(Records taken from a dataset)

◆ ◆ ◆ ◆ ◆ ◆ ◆

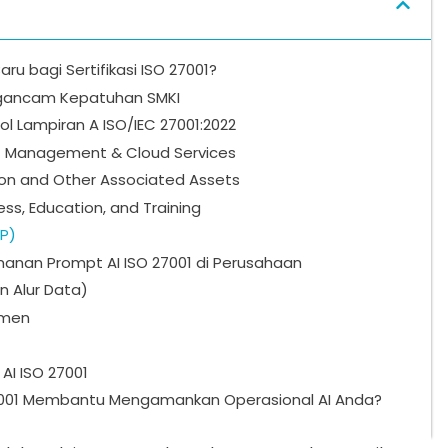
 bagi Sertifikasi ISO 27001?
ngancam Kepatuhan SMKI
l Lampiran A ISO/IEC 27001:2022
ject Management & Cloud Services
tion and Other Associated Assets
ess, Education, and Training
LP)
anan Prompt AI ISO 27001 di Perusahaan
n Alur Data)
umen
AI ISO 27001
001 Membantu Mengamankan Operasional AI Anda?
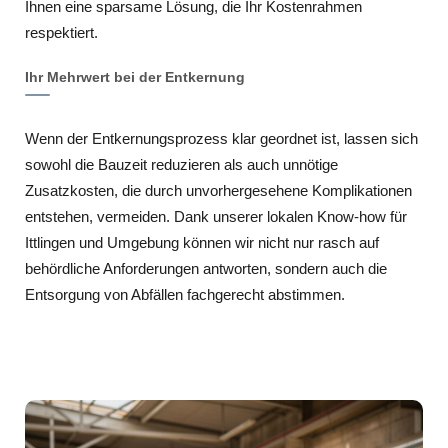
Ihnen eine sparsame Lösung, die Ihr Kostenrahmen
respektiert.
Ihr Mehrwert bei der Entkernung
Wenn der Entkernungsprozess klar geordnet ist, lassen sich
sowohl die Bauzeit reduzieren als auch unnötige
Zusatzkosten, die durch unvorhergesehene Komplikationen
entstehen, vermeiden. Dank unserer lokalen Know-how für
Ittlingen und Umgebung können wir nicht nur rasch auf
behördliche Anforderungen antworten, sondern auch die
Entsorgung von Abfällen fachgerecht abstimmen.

◆ ◆ ◆ ◆ ◆ ◆ ◆

_Job_.
State how many lines of the records contain the word "auch". Give only the number.

_Response area_.
2